# DOCUMENT EXTRACT:
----

The Roman Catholic Diocese of Taungngu (Lat: Diocesis Tunguensis) is a diocese of the Latin Church of the Roman Catholic Church in Taungoo, Myanmar. The current bishop is Isaac Danu, appointed in 1989.

History
Erected in 1870, the diocese has the distinction of being one of the oldest in all of Burma. Originally established as the Apostolic Vicariate of Eastern Burma, in 1927 the Vicariate was subdivided, and the Apostolic Prefecture of Kentung established. The Prefecture would eventually become the Diocese of Kengtung. At the same time, the old Vicariate was renamed the Apostolic Vicariate of Toungoo.

In 1955, the Vicariate was elevated to a full diocese. In 1961, the diocese would be again subdivided, and the diocese of Taunggyi, the future Archdiocese of Taunggyi established.

Finally in 1996, the diocese was renamed to the diocese of Taungngu. The diocese is currently suffragan to the Archdiocese of Taunggyi.

----

# INPUT DATA:

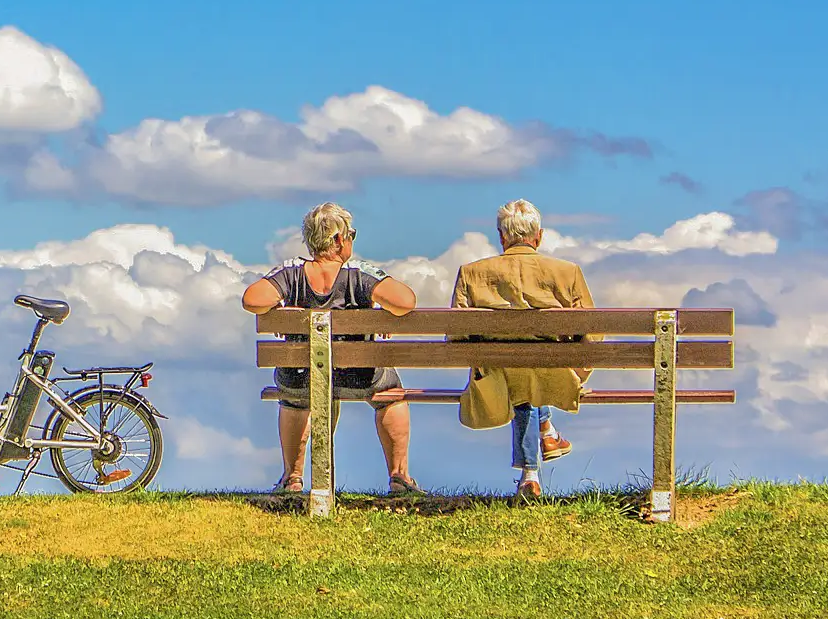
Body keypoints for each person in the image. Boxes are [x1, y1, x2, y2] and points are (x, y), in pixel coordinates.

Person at [242, 202, 422, 495]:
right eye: (351, 234)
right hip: (358, 375)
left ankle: (293, 477)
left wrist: (278, 306)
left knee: (294, 398)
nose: (351, 240)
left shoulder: (291, 273)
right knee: (392, 397)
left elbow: (251, 299)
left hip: (301, 376)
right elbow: (406, 301)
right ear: (338, 239)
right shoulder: (358, 274)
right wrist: (378, 311)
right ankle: (399, 475)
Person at [451, 199, 596, 498]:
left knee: (517, 372)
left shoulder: (471, 272)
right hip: (553, 374)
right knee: (532, 371)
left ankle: (531, 471)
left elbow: (455, 335)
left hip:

----

# GOAL OF THE EXERCISE:
Quote the passage of the Diocese of Taungngu text from "The Roman Catholic Diocese" to "Vicariate of Toungoo.".

# EXERCISE RESULT:
The Roman Catholic Diocese of Taungngu (Lat: Diocesis Tunguensis) is a diocese of the Latin Church of the Roman Catholic Church in Taungoo, Myanmar. The current bishop is Isaac Danu, appointed in 1989.

History
Erected in 1870, the diocese has the distinction of being one of the oldest in all of Burma. Originally established as the Apostolic Vicariate of Eastern Burma, in 1927 the Vicariate was subdivided, and the Apostolic Prefecture of Kentung established. The Prefecture would eventually become the Diocese of Kengtung. At the same time, the old Vicariate was renamed the Apostolic Vicariate of Toungoo.